Aminian-Dehkordi Javad, Valiei Amin, Mofrad Mohammad R K
Department of Bioengineering and Mechanical Engineering, University of California, Berkeley, Berkeley, CA, United States.
Front Cardiovasc Med. 2022 Oct 10;9:987104. doi: 10.3389/fcvm.2022.987104. eCollection 2022.
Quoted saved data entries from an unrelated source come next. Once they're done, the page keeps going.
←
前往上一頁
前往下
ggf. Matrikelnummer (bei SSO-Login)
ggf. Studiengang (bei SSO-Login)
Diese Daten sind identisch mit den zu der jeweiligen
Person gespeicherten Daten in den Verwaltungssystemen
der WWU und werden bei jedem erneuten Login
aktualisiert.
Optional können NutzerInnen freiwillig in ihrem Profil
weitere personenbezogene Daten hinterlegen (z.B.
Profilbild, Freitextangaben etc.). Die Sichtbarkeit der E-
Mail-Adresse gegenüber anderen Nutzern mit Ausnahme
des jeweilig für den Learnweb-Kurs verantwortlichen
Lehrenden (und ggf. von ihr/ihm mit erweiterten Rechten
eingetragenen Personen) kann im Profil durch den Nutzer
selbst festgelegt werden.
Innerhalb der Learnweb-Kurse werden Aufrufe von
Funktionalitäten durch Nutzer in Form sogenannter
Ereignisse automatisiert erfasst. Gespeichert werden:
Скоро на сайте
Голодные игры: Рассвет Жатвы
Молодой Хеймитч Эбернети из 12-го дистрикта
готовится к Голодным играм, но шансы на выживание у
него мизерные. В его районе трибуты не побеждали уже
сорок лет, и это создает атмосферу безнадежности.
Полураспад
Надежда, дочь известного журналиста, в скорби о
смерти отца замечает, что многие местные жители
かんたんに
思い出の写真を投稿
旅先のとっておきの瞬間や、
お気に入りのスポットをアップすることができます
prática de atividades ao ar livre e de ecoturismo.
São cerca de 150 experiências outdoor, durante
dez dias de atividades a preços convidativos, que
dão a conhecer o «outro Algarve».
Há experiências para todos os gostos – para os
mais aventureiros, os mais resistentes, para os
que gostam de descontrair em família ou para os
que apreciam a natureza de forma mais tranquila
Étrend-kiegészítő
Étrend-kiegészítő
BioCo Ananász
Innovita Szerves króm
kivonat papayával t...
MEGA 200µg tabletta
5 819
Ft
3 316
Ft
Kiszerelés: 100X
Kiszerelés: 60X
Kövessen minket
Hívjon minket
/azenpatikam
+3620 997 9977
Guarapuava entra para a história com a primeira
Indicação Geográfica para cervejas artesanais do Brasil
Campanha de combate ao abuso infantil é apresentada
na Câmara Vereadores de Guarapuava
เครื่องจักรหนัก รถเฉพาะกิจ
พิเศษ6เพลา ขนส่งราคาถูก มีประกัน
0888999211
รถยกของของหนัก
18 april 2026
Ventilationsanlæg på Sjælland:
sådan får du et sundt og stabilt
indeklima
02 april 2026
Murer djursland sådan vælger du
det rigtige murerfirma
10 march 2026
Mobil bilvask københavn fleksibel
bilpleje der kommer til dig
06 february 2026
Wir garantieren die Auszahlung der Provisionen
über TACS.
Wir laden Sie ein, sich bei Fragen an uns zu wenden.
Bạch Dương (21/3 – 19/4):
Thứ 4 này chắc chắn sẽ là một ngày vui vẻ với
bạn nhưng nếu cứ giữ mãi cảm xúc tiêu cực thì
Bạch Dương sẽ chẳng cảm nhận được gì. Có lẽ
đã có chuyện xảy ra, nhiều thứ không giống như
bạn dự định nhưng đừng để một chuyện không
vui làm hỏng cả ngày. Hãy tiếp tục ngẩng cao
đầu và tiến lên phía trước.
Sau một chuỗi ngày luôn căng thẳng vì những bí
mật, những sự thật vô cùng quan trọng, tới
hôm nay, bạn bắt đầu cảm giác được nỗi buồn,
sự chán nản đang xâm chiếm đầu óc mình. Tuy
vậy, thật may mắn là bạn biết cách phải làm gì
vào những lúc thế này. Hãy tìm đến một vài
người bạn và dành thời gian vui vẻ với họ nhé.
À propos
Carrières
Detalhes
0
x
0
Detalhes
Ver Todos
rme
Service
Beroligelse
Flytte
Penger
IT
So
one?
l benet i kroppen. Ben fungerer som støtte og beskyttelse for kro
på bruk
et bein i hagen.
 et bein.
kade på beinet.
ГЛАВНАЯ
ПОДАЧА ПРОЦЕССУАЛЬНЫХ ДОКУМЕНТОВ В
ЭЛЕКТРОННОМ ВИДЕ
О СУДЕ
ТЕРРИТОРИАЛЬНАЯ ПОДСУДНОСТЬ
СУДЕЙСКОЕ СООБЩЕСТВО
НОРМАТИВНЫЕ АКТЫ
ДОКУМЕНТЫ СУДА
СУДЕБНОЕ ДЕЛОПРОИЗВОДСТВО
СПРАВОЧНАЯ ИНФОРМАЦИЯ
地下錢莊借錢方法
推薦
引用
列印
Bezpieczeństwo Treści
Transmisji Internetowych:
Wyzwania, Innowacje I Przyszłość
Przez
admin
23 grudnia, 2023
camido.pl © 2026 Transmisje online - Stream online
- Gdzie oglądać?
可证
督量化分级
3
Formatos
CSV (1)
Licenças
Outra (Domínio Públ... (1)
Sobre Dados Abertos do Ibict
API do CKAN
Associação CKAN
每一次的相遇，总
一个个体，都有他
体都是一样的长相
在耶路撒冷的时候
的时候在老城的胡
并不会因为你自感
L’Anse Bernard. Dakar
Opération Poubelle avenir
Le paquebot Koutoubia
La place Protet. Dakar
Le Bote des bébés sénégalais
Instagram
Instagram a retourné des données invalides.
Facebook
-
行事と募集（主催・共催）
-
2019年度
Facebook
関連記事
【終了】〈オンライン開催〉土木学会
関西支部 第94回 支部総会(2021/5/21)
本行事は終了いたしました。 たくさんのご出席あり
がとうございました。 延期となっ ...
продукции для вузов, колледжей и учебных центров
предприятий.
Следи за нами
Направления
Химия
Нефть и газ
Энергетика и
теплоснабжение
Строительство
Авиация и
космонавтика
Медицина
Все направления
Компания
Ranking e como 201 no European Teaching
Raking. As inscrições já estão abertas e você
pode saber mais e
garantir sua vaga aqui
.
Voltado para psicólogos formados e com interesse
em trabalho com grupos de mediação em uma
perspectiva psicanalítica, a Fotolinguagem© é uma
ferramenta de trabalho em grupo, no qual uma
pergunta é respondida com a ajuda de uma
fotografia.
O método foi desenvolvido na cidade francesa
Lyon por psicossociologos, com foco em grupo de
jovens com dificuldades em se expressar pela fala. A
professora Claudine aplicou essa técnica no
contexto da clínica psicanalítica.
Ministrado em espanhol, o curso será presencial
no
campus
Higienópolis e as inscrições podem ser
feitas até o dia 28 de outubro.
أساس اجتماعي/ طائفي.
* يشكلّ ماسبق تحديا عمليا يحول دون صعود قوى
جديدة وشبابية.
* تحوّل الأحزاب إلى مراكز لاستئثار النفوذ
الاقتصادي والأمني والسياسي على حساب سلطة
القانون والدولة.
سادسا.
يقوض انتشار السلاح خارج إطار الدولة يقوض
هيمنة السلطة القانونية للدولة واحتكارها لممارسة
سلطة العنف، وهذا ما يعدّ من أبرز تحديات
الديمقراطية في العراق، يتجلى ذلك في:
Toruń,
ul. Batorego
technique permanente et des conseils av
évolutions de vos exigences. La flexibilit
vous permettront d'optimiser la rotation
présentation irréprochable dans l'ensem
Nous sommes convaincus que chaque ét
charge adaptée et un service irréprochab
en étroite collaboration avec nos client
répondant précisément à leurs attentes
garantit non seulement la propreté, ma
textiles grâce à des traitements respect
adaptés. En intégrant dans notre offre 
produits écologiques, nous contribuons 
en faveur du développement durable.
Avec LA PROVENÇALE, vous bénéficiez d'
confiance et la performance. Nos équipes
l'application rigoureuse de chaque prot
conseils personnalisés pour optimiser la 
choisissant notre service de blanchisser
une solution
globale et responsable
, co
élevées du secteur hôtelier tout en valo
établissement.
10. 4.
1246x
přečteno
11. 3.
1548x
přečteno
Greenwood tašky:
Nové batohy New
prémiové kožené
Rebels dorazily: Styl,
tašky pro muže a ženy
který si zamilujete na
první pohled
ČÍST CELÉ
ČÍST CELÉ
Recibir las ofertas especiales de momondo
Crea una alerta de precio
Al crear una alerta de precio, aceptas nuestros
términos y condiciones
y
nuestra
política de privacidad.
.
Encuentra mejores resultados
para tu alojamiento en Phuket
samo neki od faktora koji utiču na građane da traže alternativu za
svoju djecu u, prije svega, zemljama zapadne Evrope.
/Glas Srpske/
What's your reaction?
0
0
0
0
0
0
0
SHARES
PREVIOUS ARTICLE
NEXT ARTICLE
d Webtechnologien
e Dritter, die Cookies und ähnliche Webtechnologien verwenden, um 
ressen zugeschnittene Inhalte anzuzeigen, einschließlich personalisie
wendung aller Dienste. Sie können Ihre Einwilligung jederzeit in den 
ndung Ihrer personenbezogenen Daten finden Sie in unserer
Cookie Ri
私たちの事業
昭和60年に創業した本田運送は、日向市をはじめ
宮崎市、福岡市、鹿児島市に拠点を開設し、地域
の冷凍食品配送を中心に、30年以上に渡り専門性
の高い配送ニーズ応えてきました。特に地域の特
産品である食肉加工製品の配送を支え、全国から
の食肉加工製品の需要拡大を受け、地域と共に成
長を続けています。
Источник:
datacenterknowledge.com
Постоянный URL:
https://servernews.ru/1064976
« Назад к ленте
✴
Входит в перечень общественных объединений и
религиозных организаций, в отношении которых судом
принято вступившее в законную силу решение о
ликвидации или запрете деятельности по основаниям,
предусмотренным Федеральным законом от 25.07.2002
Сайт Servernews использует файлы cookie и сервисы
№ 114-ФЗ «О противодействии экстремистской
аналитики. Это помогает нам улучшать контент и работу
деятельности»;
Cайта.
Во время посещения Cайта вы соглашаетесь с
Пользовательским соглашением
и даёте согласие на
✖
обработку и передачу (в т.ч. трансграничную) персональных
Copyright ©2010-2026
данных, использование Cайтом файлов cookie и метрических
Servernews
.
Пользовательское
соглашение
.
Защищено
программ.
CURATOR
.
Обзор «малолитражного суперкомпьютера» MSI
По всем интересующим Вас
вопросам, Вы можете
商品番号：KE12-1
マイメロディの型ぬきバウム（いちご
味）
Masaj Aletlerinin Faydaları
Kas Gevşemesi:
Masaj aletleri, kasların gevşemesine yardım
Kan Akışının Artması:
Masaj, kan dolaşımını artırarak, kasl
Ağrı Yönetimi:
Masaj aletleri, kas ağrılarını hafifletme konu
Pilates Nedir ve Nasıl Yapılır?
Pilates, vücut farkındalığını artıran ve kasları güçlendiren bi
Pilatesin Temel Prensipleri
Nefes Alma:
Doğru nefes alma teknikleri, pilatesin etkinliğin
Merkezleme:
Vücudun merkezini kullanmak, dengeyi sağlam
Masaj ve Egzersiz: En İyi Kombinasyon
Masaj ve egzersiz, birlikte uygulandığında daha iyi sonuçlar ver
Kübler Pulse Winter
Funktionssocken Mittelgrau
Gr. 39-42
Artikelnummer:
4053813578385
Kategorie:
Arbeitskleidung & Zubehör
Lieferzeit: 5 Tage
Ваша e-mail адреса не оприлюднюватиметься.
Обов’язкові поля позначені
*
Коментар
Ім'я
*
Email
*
The human gut microbiota and its associated perturbations are implicated in a variety of cardiovascular diseases (CVDs). There is evidence that the structure and metabolic composition of the gut microbiome and some of its metabolites have mechanistic associations with several CVDs. Nevertheless, there is a need to unravel metabolic behavior and underlying mechanisms of microbiome-host interactions. This need is even more highlighted when considering that microbiome-secreted metabolites contributing to CVDs are the subject of intensive research to develop new prevention and therapeutic techniques. In addition to the application of high-throughput data used in microbiome-related studies, advanced computational tools enable us to integrate omics into different mathematical models, including constraint-based models, dynamic models, agent-based models, and machine learning tools, to build a holistic picture of metabolic pathological mechanisms. In this article, we aim to review and introduce state-of-the-art mathematical models and computational approaches addressing the link between the microbiome and CVDs.
人类肠道微生物群及其相关扰动与多种心血管疾病(CVD)有关。有证据表明,肠道微生物组的结构和代谢组成及其某些代谢产物与几种心血管疾病存在机制上的关联。然而,仍有必要阐明微生物组与宿主相互作用的代谢行为及潜在机制。考虑到微生物组分泌的导致心血管疾病的代谢产物是开发新预防和治疗技术的深入研究对象,这一需求就更加凸显。除了应用微生物组相关研究中使用的高通量数据外,先进的计算工具使我们能够将组学整合到不同的数学模型中,包括基于约束的模型、动态模型、基于代理的模型和机器学习工具,以构建代谢病理机制的整体图景。在本文中,我们旨在回顾和介绍解决微生物组与心血管疾病之间联系的最新数学模型和计算方法。